The firm needed to understand whether the leader-ready women elsewhere in the business would embrace the challenge of a functional shift in direction and be curious to learn what was needed to succeed in the new division.
Objective assessment plays its part
A growth mindset was considered essential. As the leadership role was located in a new area for these leaders-in-waiting and would take the women on a different career path, the successful leader would be one who was agile, adaptable and keen to learn and develop — all qualities that embody a growth mindset.
Fortunately, growth mindset can be measured.
Using Aon’s personality assessment and a test of cognitive ability, the bank could objectively assess each of the 50 women in the talent pool. Their scores were benchmarked against a model of growth mindset as well as the fundamentals of being a humble and empowering leader.
Understanding assessment scores
With those women in the talent pool assessed, the firm was able to position each woman into one of four quadrants based on their readiness for promotion into a leadership role in a different part of the business.
We found 12.5% of the women in the talent pool were ready to take on a leadership position and had the behavioral and cognitive profile that confirmed they had the growth mindset needed to make the successful transition.

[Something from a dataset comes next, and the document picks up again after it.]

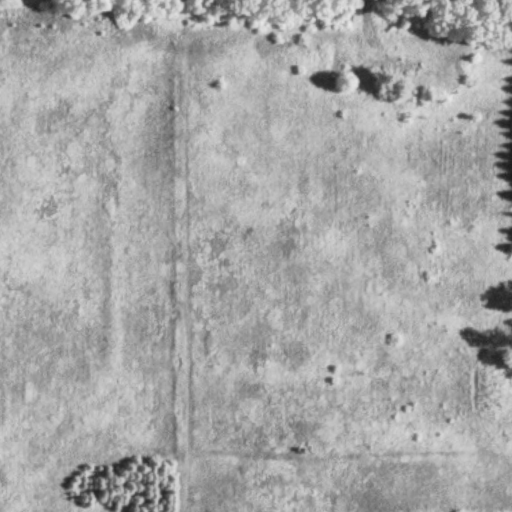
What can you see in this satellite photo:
building: (395, 68)
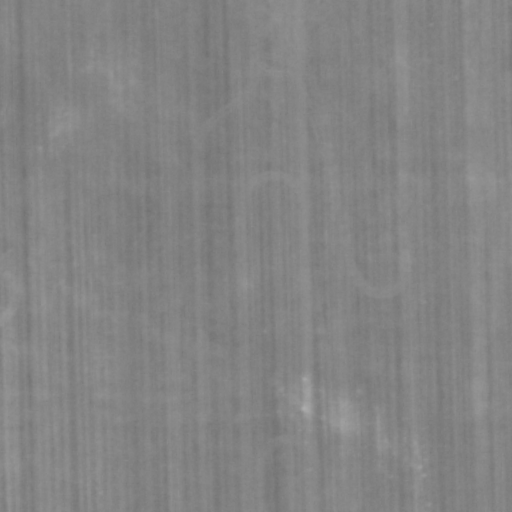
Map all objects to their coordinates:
crop: (256, 256)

When readiness for promotion goes hand in hand with growth mindset
This banking firm already had a process in place to identify which talent, regardless of gender, was ready for a leadership role. It knew that this was important so that it could act as opportunities arose.
The challenge came when, due to the low number of women in the technology function, it needed to look outside of the established talent pool and spot who could be ready to step into a leadership position, as well as make the career shift into a different part of the business.
With our assessment solutions and services, we helped the client gain a deeper understanding of leadership readiness for promoting internal talent across functions. For those firms committed to progression across the company, this leadership readiness needs to go hand-in-hand with an assessment of adaptability to new function and a curiosity to learn and embrace a new challenge.
Contact us to find out how we can support your internal mobility practices.
1: Jessica Clempner, Michelle Daisley, and Astrid Jaekel, Women in Financial Services 2020: A Panoramic Approach (Oliver Wyman, 2019): p. 18.
2,3: Jessica Clempner, Michelle Daisley, and Astrid Jaekel, Women in Financial Services 2020: A Panoramic Approach (Oliver Wyman, 2019): p. 6.
4: Stacey Chin, Alexis Krivkovich, and Marie-Claude Nadeau, Closing the Gap: Leadership Perspectives on Promoting Women in Financial Services, (McKinsey & Company, September 2018): p. 5.